Task details>
Write out the text of every item below word for word, leaving out the pictures.

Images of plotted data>

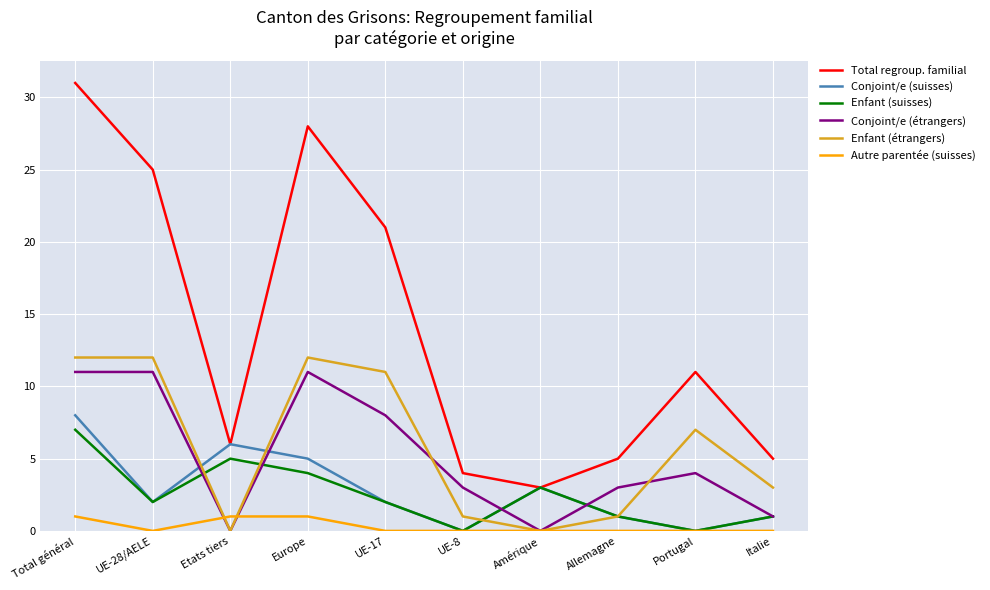

Which series has the widest spread of values?

Total regroup. familial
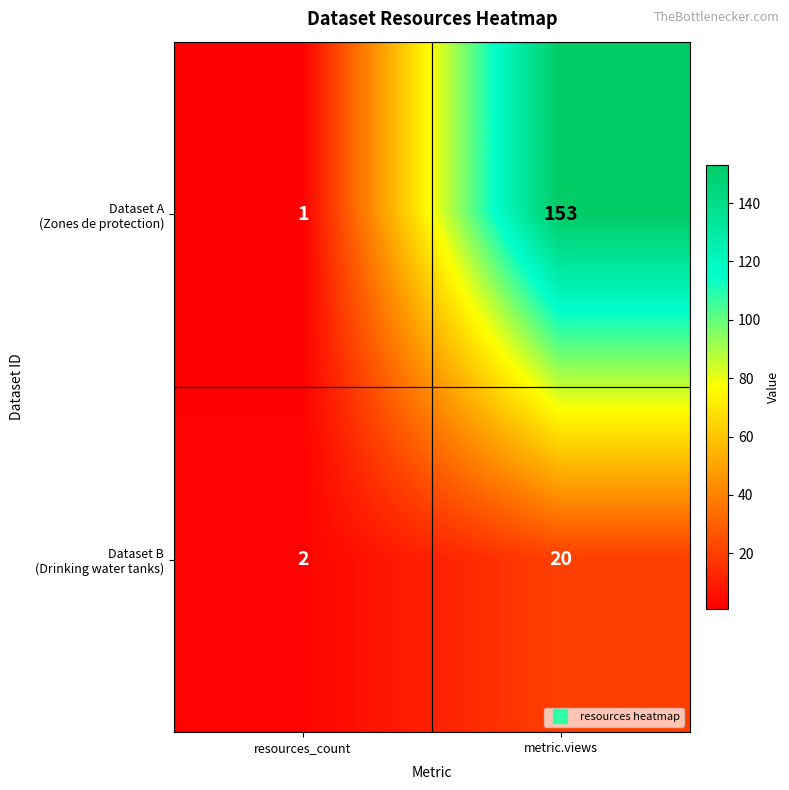

Count the number of categories in the chart.

2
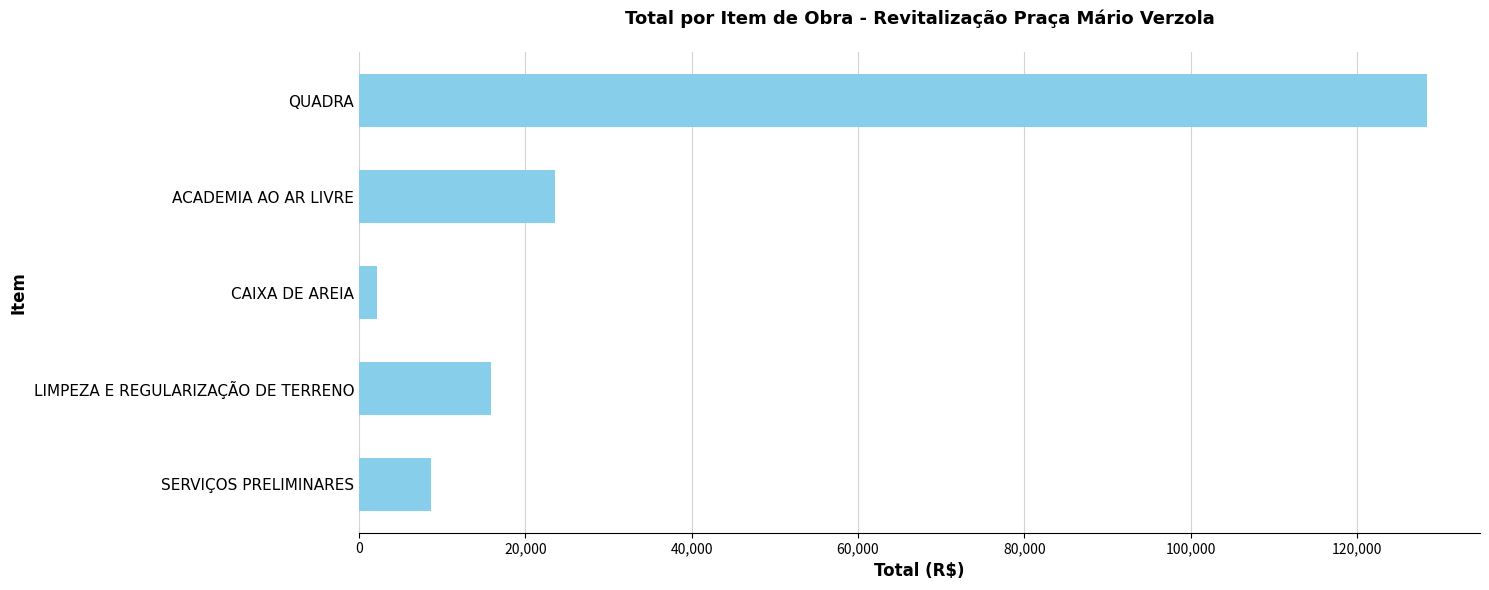

At which label is the value closest to 65280?

ACADEMIA AO AR LIVRE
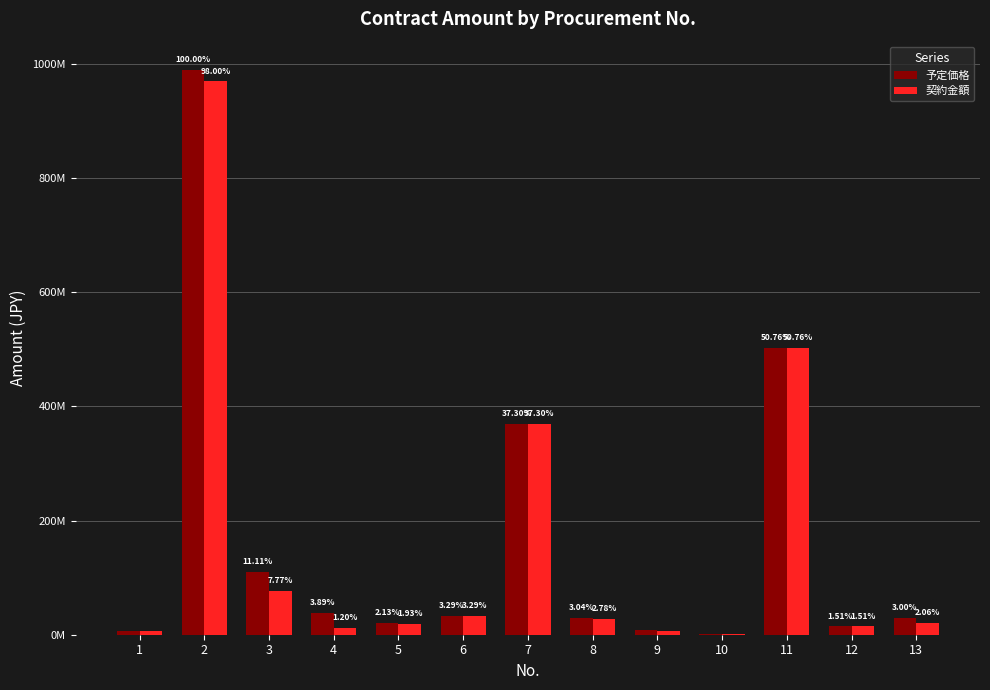

At 4, list the series in order from largest to smallest.

予定価格, 契約金額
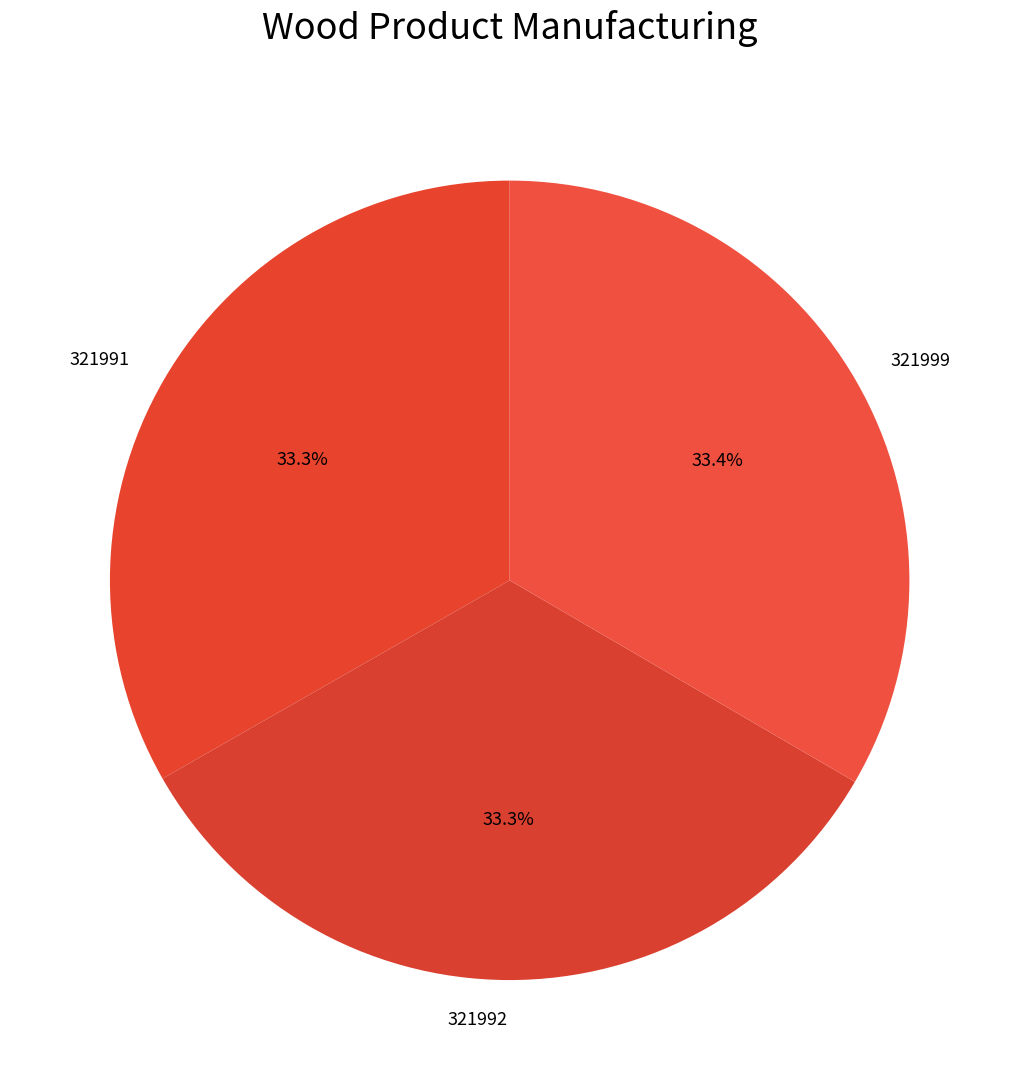

Does any single category account for the majority?

No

Answer for the task>
Which series has the widest spread of values?

Total regroup. familial

Count the number of categories in the chart.

2

At which label is the value closest to 65280?

ACADEMIA AO AR LIVRE

At 4, list the series in order from largest to smallest.

予定価格, 契約金額

Does any single category account for the majority?

No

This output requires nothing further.